WR Supratman sendiri dikenal sebagai wartawan Sin Po sejak 1925.
Karena aturan pemerintah, nama Sin Po kemudian berubah menjadi Pantjawarta pada Oktober 1958, kemudian jadi Warta Bhakti pada tahun 1960-an.
Nasib Sin Po berakhir saat Orde Baru di ambang kelahirannya.
Karena dianggap simpatisan Partai Komunis Indonesia dan terlibat Gerakan 30 September 1965, koran yang sudah bernama Warta Bhakti itu kemudian dilarang terbit sejak 1 Oktober 1965.

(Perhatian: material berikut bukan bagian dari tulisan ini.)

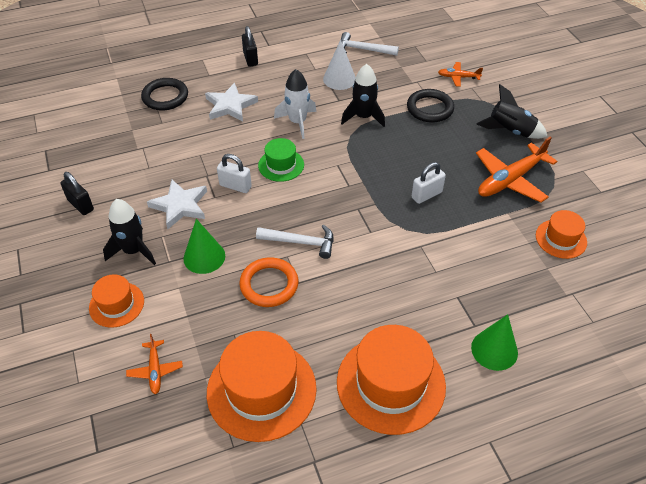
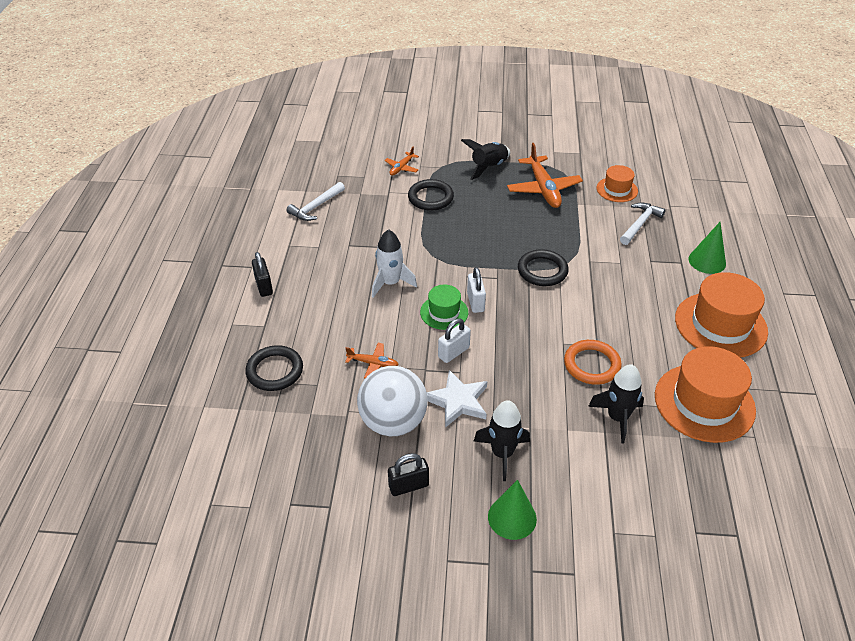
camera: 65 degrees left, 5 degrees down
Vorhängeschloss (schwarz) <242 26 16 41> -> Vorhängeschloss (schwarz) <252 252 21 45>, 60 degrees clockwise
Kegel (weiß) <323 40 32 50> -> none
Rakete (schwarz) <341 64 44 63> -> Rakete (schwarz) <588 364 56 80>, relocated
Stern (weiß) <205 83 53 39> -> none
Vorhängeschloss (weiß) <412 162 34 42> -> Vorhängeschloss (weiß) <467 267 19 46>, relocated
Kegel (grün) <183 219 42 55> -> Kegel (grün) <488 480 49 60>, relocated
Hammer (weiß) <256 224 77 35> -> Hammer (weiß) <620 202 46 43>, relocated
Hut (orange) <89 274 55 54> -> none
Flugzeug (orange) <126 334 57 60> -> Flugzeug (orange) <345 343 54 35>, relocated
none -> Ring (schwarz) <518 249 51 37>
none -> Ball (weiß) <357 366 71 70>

Kekerasan yang terjadi pasca-G30S 1965, itu tidak hanya mematikan eksistensi Sin Po. Secara perlahan, perannya dalam pergerakan nasional pun mengelupas dalam catatan sejarah.
Pro-revolusi Tiongkok
Dalam artikel "Pers Tionghoa, sensibilitas Budaya, dan Pamali" yang ditulis Agus Sudibyo di Harian Kompas (2001), Sin Po diterbitkan pada Oktober 1910 oleh kalangan muda Tionghoa di Jakarta.
Sin Po dikenal sebagai media yang mendukung kaum revolusioner Tiongkok. Wartawan terkemuka Kwee Kek Beng merupakan pemimpin redaksi Sin Po sejak 1925 sampai 1947.
Asvi Warman Adam menulis, seorang redaktur Sin Po bernama Ang Yan Goa menjelaskan, koran yang dimulai dari mingguan itu sejak awal memiliki misi mengembangkan nasionalisme Tiongkok. Karena itu Sin Po akrab dengan Konsulat Jenderal Tiongkok di Batavia.
Pada tahun 1936 misalnya, Ang Yan Goan diajak Konjen Tiongkok di Batavia untuk memberikan medali kehormatan kepada Susuhunan Surakarta dan Sri Sultan di Yogyakarta.
Kedua raja Jawa itu dianggap berjasa dalam melindungi toko milik warga Tionghoa dari gerombolan perusuh, saat tentara Jepang akan mendarat di Jawa.